Black Limbs (M.A. Reilly, 2014) |
I.
Twenty-five years ago this past Monday, Rob and I were married in the front room of Dave's West Rutland, Vermont home. Dave's wife, whose name I have long forgot, served as the only witness. Twenty-five years have past and today finds me thinking about all I could not know that morning in Vermont. We stood there in that modest room with the wood stove burning, snow falling beyond the front windows and made promises to remain true "for better, for worse, for richer, for poorer, in sickness and in health, until death do us part." A series of phrases we repeated not knowing then the many things that these words would mean.

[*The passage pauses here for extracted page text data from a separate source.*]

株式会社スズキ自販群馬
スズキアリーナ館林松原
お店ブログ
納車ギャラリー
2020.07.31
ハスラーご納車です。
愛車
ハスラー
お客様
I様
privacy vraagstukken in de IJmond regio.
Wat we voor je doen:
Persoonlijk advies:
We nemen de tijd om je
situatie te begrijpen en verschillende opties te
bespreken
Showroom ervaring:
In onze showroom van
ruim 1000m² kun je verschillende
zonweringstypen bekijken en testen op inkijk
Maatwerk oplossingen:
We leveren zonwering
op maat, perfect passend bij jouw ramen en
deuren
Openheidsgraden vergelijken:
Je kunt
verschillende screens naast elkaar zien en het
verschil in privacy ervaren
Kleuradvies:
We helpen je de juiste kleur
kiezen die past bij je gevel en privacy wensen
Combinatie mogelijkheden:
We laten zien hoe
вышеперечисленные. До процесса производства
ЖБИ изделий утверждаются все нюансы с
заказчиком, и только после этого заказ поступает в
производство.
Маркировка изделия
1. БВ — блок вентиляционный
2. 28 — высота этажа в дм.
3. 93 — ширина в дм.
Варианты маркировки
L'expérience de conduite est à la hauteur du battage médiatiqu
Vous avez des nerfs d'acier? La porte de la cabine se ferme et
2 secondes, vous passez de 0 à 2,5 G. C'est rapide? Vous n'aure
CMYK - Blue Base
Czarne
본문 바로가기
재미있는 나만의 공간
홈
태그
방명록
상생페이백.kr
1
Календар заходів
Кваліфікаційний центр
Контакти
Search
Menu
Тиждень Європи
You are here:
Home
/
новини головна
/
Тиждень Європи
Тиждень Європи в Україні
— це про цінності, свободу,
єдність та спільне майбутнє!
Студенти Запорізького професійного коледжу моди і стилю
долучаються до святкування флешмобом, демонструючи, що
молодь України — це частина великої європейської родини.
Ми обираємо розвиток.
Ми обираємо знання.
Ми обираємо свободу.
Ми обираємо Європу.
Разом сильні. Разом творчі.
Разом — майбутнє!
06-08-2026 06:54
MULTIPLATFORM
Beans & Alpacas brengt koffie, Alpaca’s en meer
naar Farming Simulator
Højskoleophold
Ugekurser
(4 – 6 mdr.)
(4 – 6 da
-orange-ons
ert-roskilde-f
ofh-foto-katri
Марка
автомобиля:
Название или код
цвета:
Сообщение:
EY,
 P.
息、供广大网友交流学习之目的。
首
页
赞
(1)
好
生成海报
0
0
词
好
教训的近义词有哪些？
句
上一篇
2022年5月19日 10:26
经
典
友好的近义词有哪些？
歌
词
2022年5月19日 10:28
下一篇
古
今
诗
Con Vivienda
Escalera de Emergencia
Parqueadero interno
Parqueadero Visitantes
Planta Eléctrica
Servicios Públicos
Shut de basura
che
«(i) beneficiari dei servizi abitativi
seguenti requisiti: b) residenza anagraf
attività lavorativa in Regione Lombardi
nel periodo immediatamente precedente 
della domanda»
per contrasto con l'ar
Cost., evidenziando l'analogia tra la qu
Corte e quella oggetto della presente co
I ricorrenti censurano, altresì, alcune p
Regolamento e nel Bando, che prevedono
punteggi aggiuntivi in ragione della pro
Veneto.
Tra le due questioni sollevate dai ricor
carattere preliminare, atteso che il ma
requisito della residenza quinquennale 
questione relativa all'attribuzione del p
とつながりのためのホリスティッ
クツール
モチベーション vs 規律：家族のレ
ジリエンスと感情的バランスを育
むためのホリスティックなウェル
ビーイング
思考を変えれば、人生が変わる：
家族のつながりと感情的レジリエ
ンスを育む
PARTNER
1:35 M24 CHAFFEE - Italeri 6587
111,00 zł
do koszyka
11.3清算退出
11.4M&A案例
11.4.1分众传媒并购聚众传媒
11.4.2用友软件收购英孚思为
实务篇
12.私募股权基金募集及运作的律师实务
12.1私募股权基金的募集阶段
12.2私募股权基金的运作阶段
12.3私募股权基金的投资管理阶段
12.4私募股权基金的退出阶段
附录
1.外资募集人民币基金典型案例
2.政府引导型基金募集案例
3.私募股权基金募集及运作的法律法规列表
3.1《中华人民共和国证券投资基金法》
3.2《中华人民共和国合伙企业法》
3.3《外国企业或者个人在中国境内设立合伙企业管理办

On that same trip to Vermont we found a deserted tree-lined road full of deep snow, untouched. We put the jeep that had been stolen two weeks before and recovered 24-hours later in Newark, NJ in 4-wheel drive and drove on only to stop a bit later and test the snow that was knee deep. We had to push hard on the doors to open them and we did and then walked about, laughing and I was sure we were the only two people on the planet.
We were so young. So unable to know the future could be anything but bright white snow and us in it.
II.
Memory is a Klein bottle, non-orientable, for what appears at first to be inside and outside breaks down when a trace is followed and lost.
We are more tangle than line; more hypotenuse than leg.
III.
Yesterday, I called 911 as my husband could no longer walk, even with assistance. He is unable to use his right leg to do what it has done for six decades. Stand up. Rob was supposed to go for chemo, but he could not get from the house to the car. Nothing we tried, and my son and I tried everything we could, helped. Rob simply could no longer stand up--not a for a quarter of a minute. When I called the oncologist's office to say we would not be there, the nurse practitioner told me to get Rob to the emergency room immediately as she feared spinal cord compression. 12 hours and an MRI later, spinal cord compression was confirmed and Rob was transferred from the emergency room to the intensive care unit where he remains as I write this.
Inside this story there is an abundance of sadness and fear and so much uncertainty that nothing looks orientable and really nothing ever is beyond the moment. Inside this story there is hope and the large generosity of others.
Today, Rob's leg is stronger. The doctors, and again I have lost track of the number, have begun treating him with large doses of steroids and radiation and the outcome is a bit brighter than yesterday.
IV.
Nothing holds steady. Not the turn of years, not the lives we are making and forgetting.